-- TASK TO COMPLETE --
Retype every record exactly. Leave the pictures out.

-- RECORDS FOR PROCESSING --
○ ○ ○ ○ ○ ○ ○

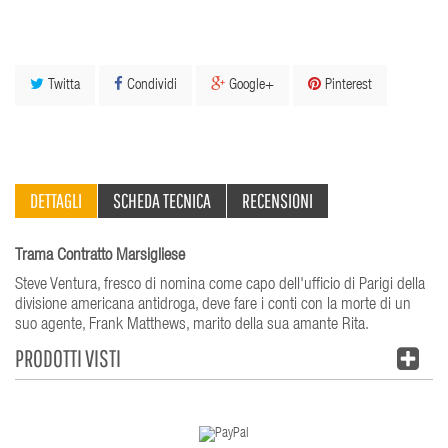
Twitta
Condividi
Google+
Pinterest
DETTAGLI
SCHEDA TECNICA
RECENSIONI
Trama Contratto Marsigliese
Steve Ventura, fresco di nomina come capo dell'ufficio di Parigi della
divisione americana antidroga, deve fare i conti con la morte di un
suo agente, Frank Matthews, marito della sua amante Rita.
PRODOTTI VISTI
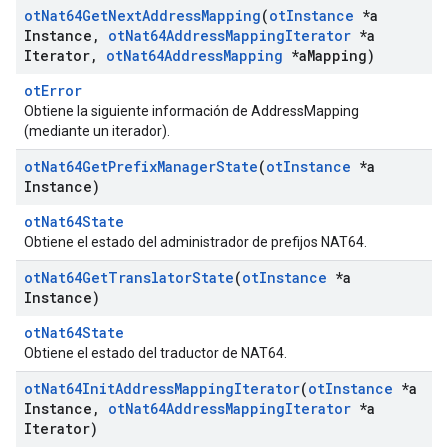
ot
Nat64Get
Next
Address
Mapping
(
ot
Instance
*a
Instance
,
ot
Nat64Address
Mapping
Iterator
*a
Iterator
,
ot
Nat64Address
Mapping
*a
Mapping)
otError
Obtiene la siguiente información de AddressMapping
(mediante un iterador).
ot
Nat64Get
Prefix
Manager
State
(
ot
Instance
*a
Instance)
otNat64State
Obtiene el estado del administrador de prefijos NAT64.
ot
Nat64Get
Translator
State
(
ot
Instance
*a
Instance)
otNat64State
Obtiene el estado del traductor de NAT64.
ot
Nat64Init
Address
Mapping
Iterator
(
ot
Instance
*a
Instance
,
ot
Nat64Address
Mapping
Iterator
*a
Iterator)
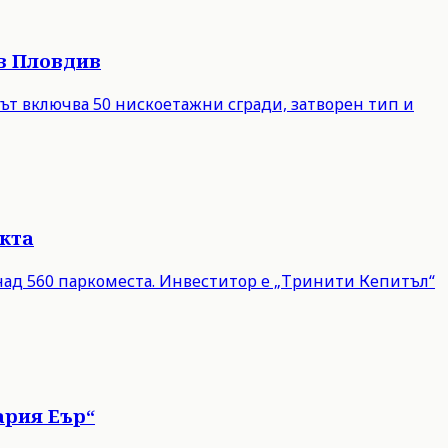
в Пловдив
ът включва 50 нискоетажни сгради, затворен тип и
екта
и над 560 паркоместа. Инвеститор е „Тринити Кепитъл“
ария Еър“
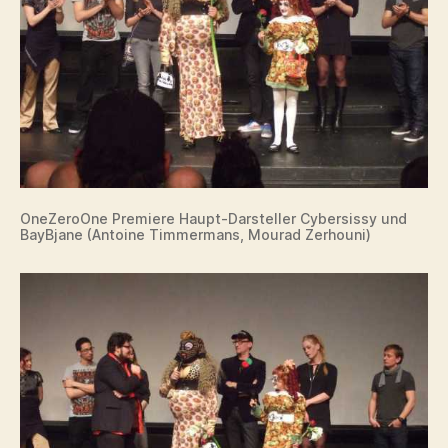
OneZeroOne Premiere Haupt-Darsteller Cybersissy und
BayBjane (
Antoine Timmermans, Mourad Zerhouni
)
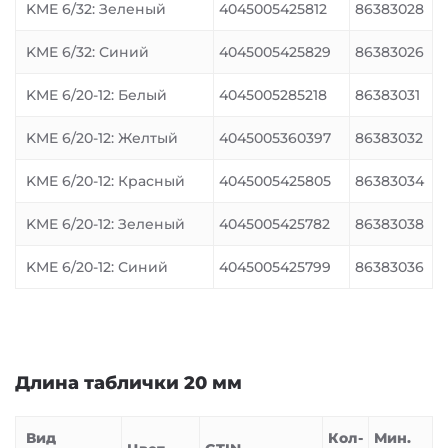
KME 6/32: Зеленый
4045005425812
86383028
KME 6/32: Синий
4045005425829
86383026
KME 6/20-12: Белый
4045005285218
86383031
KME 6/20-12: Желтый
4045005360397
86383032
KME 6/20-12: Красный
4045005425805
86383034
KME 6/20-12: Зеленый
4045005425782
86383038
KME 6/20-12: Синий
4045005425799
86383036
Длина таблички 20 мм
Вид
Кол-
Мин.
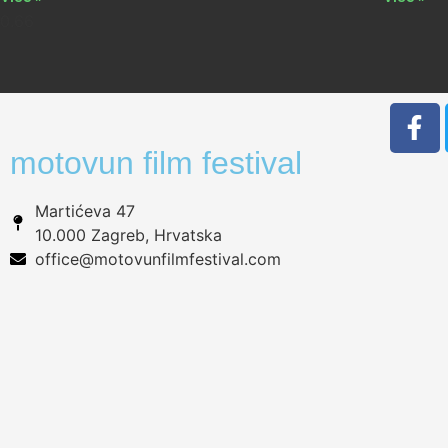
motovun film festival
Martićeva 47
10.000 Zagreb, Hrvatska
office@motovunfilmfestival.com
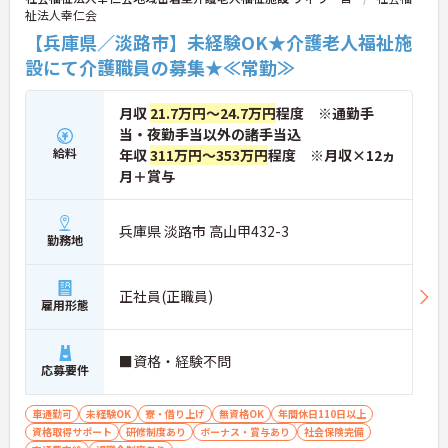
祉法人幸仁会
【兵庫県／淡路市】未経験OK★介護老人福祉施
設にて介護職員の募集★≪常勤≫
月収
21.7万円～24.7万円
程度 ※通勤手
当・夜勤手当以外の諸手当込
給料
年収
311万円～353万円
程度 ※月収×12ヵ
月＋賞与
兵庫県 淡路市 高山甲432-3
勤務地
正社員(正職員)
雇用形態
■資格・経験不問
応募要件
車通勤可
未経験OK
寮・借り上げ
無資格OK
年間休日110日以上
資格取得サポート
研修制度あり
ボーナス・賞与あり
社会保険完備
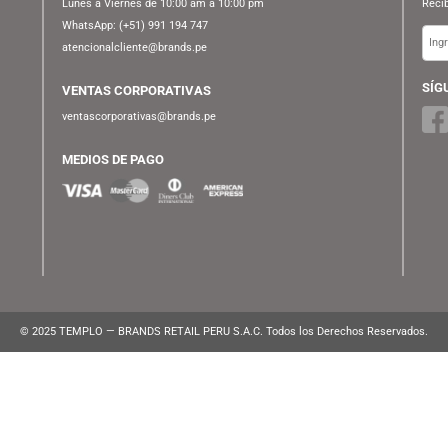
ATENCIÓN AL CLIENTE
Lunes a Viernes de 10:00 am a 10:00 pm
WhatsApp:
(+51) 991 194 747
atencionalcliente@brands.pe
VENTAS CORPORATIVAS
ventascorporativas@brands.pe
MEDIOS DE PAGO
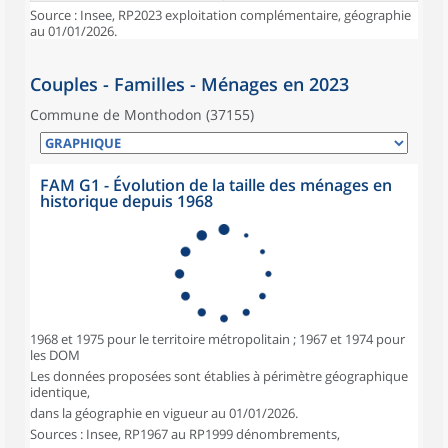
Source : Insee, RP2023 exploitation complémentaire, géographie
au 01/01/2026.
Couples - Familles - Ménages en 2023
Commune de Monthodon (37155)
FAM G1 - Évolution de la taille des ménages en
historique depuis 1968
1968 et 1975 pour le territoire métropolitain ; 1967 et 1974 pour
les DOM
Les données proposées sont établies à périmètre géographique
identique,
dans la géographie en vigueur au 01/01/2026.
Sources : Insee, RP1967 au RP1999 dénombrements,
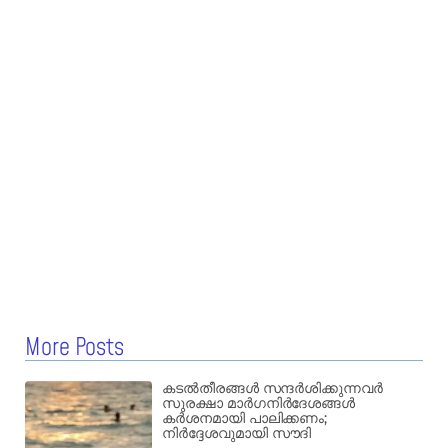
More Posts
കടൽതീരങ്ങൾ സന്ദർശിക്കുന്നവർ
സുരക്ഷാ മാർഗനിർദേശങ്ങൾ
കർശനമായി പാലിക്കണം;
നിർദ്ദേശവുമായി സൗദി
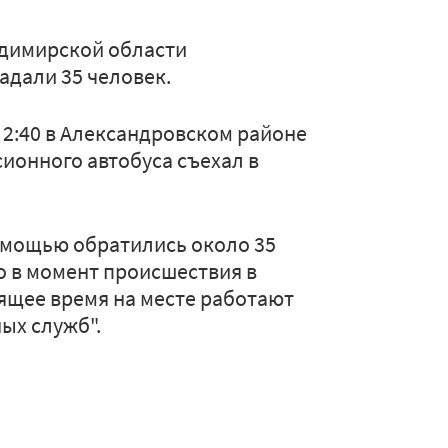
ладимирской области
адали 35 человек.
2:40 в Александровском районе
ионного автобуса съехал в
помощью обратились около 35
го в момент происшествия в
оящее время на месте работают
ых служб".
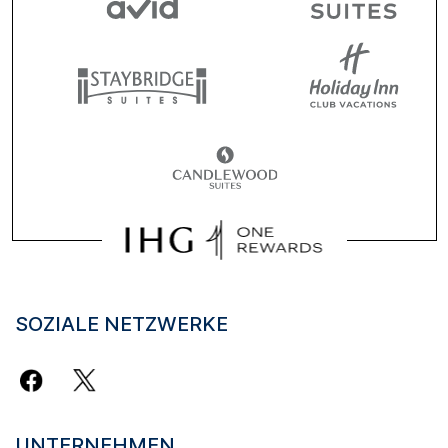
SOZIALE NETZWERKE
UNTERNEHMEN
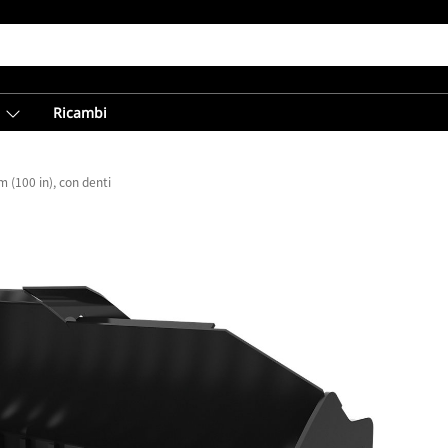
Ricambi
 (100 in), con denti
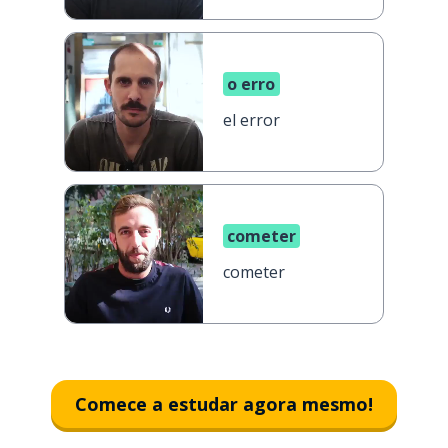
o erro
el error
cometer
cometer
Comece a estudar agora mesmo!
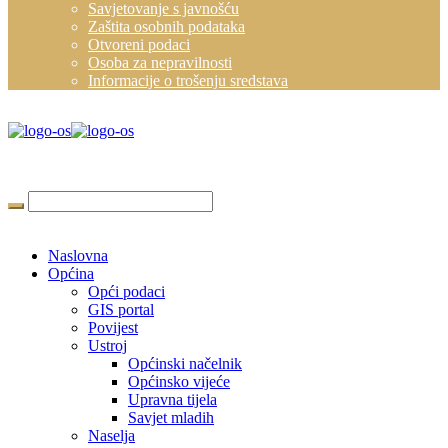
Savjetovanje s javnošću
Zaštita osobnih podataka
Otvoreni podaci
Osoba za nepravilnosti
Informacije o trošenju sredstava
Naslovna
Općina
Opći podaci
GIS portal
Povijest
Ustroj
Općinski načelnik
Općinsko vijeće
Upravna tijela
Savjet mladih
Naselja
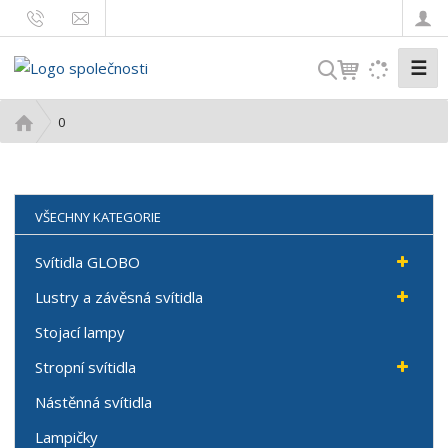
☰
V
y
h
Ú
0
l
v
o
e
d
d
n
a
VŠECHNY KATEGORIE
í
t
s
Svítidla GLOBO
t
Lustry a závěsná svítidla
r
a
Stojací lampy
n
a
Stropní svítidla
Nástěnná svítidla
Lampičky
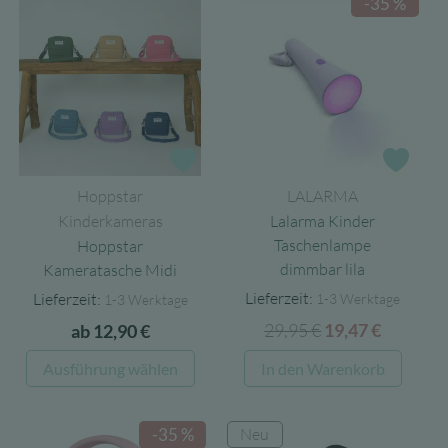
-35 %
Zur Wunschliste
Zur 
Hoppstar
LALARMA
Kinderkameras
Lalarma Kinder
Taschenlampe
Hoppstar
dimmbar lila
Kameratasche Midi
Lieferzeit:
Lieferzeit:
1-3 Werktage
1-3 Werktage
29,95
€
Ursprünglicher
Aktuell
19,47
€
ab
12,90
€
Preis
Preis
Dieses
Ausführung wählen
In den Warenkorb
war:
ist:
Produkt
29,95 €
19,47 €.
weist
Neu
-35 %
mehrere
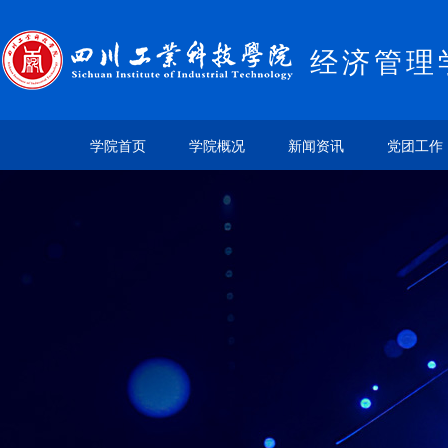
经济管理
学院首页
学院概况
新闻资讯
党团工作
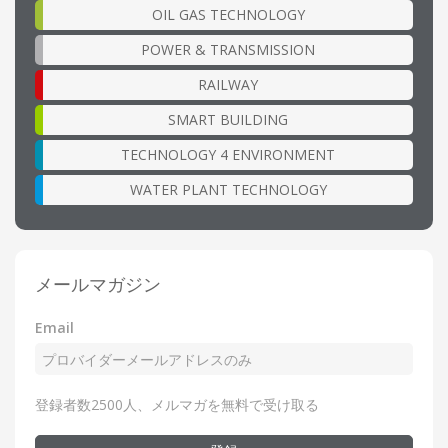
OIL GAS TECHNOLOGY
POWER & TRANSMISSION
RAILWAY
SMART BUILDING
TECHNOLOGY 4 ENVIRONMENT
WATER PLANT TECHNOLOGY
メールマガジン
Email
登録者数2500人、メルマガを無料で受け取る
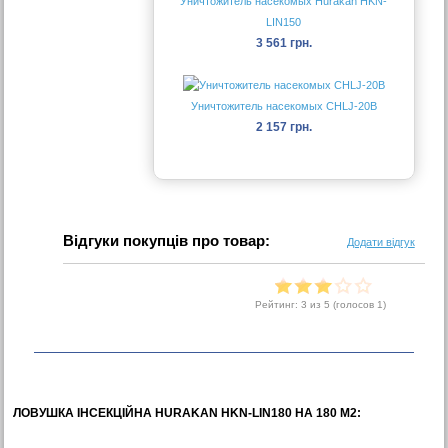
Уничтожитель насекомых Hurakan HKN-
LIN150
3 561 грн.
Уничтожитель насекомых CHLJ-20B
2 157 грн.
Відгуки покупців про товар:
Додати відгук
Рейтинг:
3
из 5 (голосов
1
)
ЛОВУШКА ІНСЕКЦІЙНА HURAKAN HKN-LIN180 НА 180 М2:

○ ○ ○ ○ ○ ○ ○

-- WRITTEN ANSWER --
Twitta
Condividi
Google+
Pinterest
DETTAGLI
SCHEDA TECNICA
RECENSIONI
Trama Contratto Marsigliese
Steve Ventura, fresco di nomina come capo dell'ufficio di Parigi della
divisione americana antidroga, deve fare i conti con la morte di un
suo agente, Frank Matthews, marito della sua amante Rita.
PRODOTTI VISTI
ot
Nat64Get
Next
Address
Mapping
(
ot
Instance
*a
Instance
,
ot
Nat64Address
Mapping
Iterator
*a
Iterator
,
ot
Nat64Address
Mapping
*a
Mapping)
otError
Obtiene la siguiente información de AddressMapping
(mediante un iterador).
ot
Nat64Get
Prefix
Manager
State
(
ot
Instance
*a
Instance)
otNat64State
Obtiene el estado del administrador de prefijos NAT64.
ot
Nat64Get
Translator
State
(
ot
Instance
*a
Instance)
otNat64State
Obtiene el estado del traductor de NAT64.
ot
Nat64Init
Address
Mapping
Iterator
(
ot
Instance
*a
Instance
,
ot
Nat64Address
Mapping
Iterator
*a
Iterator)
в Пловдив
ът включва 50 нискоетажни сгради, затворен тип и
екта
и над 560 паркоместа. Инвеститор е „Тринити Кепитъл“
ария Еър“
OneZeroOne Premiere Haupt-Darsteller Cybersissy und
BayBjane (
Antoine Timmermans, Mourad Zerhouni
)
KME 6/32: Зеленый
4045005425812
86383028
KME 6/32: Синий
4045005425829
86383026
KME 6/20-12: Белый
4045005285218
86383031
KME 6/20-12: Желтый
4045005360397
86383032
KME 6/20-12: Красный
4045005425805
86383034
KME 6/20-12: Зеленый
4045005425782
86383038
KME 6/20-12: Синий
4045005425799
86383036
Длина таблички 20 мм
Вид
Кол-
Мин.
motovun film festival
Martićeva 47
10.000 Zagreb, Hrvatska
office@motovunfilmfestival.com
祉法人幸仁会
【兵庫県／淡路市】未経験OK★介護老人福祉施
設にて介護職員の募集★≪常勤≫
月収
21.7万円～24.7万円
程度 ※通勤手
当・夜勤手当以外の諸手当込
給料
年収
311万円～353万円
程度 ※月収×12ヵ
月＋賞与
兵庫県 淡路市 高山甲432-3
勤務地
正社員(正職員)
雇用形態
■資格・経験不問
応募要件
車通勤可
未経験OK
寮・借り上げ
無資格OK
年間休日110日以上
資格取得サポート
研修制度あり
ボーナス・賞与あり
社会保険完備
ATENCIÓN AL CLIENTE
Lunes a Viernes de 10:00 am a 10:00 pm
WhatsApp:
(+51) 991 194 747
atencionalcliente@brands.pe
VENTAS CORPORATIVAS
ventascorporativas@brands.pe
MEDIOS DE PAGO
Source : Insee, RP2023 exploitation complémentaire, géographie
au 01/01/2026.
Couples - Familles - Ménages en 2023
Commune de Monthodon (37155)
FAM G1 - Évolution de la taille des ménages en
historique depuis 1968
1968 et 1975 pour le territoire métropolitain ; 1967 et 1974 pour
les DOM
Les données proposées sont établies à périmètre géographique
identique,
dans la géographie en vigueur au 01/01/2026.
Sources : Insee, RP1967 au RP1999 dénombrements,
More Posts
കടൽതീരങ്ങൾ സന്ദർശിക്കുന്നവർ
സുരക്ഷാ മാർഗനിർദേശങ്ങൾ
കർശനമായി പാലിക്കണം;
നിർദ്ദേശവുമായി സൗദി
ладимирской области
адали 35 человек.
2:40 в Александровском районе
ионного автобуса съехал в
помощью обратились около 35
го в момент происшествия в
оящее время на месте работают
ых служб".
SOZIALE NETZWERKE
UNTERNEHMEN
Ricambi
 (100 in), con denti
o erro
el error
cometer
cometer
Comece a estudar agora mesmo!
Savjetovanje s javnošću
Zaštita osobnih podataka
Otvoreni podaci
Osoba za nepravilnosti
Informacije o trošenju sredstava
Naslovna
Općina
Opći podaci
GIS portal
Povijest
Ustroj
Općinski načelnik
Općinsko vijeće
Upravna tijela
Savjet mladih
Naselja
☰
V
y
h
Ú
0
l
v
o
e
d
d
n
a
VŠECHNY KATEGORIE
í
t
s
Svítidla GLOBO
t
Lustry a závěsná svítidla
r
a
Stojací lampy
n
a
Stropní svítidla
Nástěnná svítidla
Lampičky
-35 %
Zur Wunschliste
Zur 
Hoppstar
LALARMA
Kinderkameras
Lalarma Kinder
Taschenlampe
Hoppstar
dimmbar lila
Kameratasche Midi
Lieferzeit:
Lieferzeit:
1-3 Werktage
1-3 Werktage
29,95
€
Ursprünglicher
Aktuell
19,47
€
ab
12,90
€
Preis
Preis
Dieses
Ausführung wählen
In den Warenkorb
war:
ist:
Produkt
29,95 €
19,47 €.
weist
Neu
-35 %
mehrere
经济管理
学院首页
学院概况
新闻资讯
党团工作
OIL GAS TECHNOLOGY
POWER & TRANSMISSION
RAILWAY
SMART BUILDING
TECHNOLOGY 4 ENVIRONMENT
WATER PLANT TECHNOLOGY
メールマガジン
Email
登録者数2500人、メルマガを無料で受け取る
Уничтожитель насекомых Hurakan HKN-
LIN150
3 561 грн.
Уничтожитель насекомых CHLJ-20B
2 157 грн.
Відгуки покупців про товар:
Додати відгук
Рейтинг:
3
из 5 (голосов
1
)
ЛОВУШКА ІНСЕКЦІЙНА HURAKAN HKN-LIN180 НА 180 М2:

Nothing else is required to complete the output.